Riches and What To With Them

Riches and What To With Them

Paul Terhorst has written an interesting article in International Living magazine in which he discusses what people have done with their riches. He discusses Henry Ford, who at forty years of age, located Ford eleven investors to bankroll the Ford Motor Company with an original total $28,000 investment. One of them, a lawyer named John Wendell Anderson, wrote his physician father asking to borrow $5000 to invest in the company. Having secured the loan from his reluctant father he invested in the company and by 1903 that investment had become $19 Million. In fact, all of the investors had become enormously wealthy. Anderson cashed out and he and his wife joined the "jet set" of the times. He withdrew from the law practice, bought an expensive summer place and an 80 foot yacht. For the rest of their lives they enjoyed the money and traveled all over Europe

On the other hand, another original investor was lawyer Horace Rackham. He fortuitously became friends with Ford when the senior partners at his law firm were too busy to help young Ford and sent him down the hall to Rackham who then drafted the papers to form the Ford Motor Company. Rackham invested $5000 in the company. Unlike Anderson, Rackham continued his ownership in the company until bought out by Ford. During the rest of his life Rockaham continued to live as he had before becoming a wealthy multi millionaire. He rode street cars to work and even if it was raining he ignored taxi’s and would wait for the trolley. He shoveled his own snow and watched his pennies. He left his millions to charity.

Tehorst goes on to compare Henry Flagler, John D. Rockefeller’s partner in Standard Oil with Rockefeller Rockefeller. After eight years of being Rockefeller’s partner, he quit, moved to Florida, built the famous Breaker’s Hotel and the Royal Palm. He constructed a 60,000 square foot mansion, now the Flager Museum, in Palm Beach where he died at 83 years of age. Flagler enjoyed the good life his millions brought him.

Rockefeller on the other hand continued to live a orderly and dull life. He lived relatively frugularly and was regarded as a penny pincher with his own family. He continued work the rest of his life and to live a conservative life accumulating more and more money. When Rockefeller died at almost 100 years of age he was the world’s richest man. He left his money to charity.

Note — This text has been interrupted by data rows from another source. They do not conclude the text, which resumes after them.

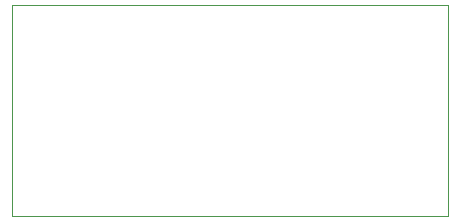
<source format=gm1>
G04 #@! TF.GenerationSoftware,KiCad,Pcbnew,7.0.2*
G04 #@! TF.CreationDate,2023-10-24T21:53:47-04:00*
G04 #@! TF.ProjectId,MacroPad Tile Holder Sensors,4d616372-6f50-4616-9420-54696c652048,rev?*
G04 #@! TF.SameCoordinates,Original*
G04 #@! TF.FileFunction,Profile,NP*
%FSLAX46Y46*%
G04 Gerber Fmt 4.6, Leading zero omitted, Abs format (unit mm)*
G04 Created by KiCad (PCBNEW 7.0.2) date 2023-10-24 21:53:47*
%MOMM*%
%LPD*%
G01*
G04 APERTURE LIST*
G04 #@! TA.AperFunction,Profile*
%ADD10C,0.100000*%
G04 #@! TD*
G04 APERTURE END LIST*
D10*
X110880000Y-62690000D02*
X147870000Y-62690000D01*
X147870000Y-80530000D01*
X110880000Y-80530000D01*
X110880000Y-62690000D01*
M02*

</source>
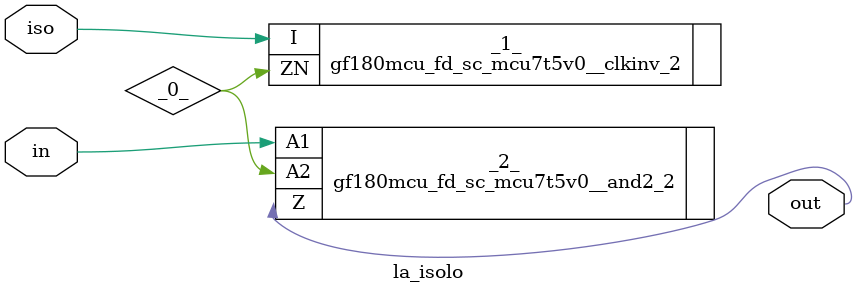
<source format=v>
/* Generated by Yosys 0.37 (git sha1 a5c7f69ed, clang 14.0.0-1ubuntu1.1 -fPIC -Os) */

module la_isolo(iso, in, out);
  wire _0_;
  input in;
  wire in;
  input iso;
  wire iso;
  output out;
  wire out;
  gf180mcu_fd_sc_mcu7t5v0__clkinv_2 _1_ (
    .I(iso),
    .ZN(_0_)
  );
  gf180mcu_fd_sc_mcu7t5v0__and2_2 _2_ (
    .A1(in),
    .A2(_0_),
    .Z(out)
  );
endmodule

</source>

So, there you have it. One person with millions decides to enjoy the money. Another, decides to use it to accumulate more and more until at death it’s left to others to use. What did Jesus say? It’s easier for a camel to go through the eye of a needle then for a rich man to enter the kingdom of heaven.  And He told the parable of Lazarus and the rich man. The late Dorothy Day used to say that alms giving was the rich person’s means of salvation. All I know is that given the choice I like the tee shirt that reads "When I die, the dog gets everything."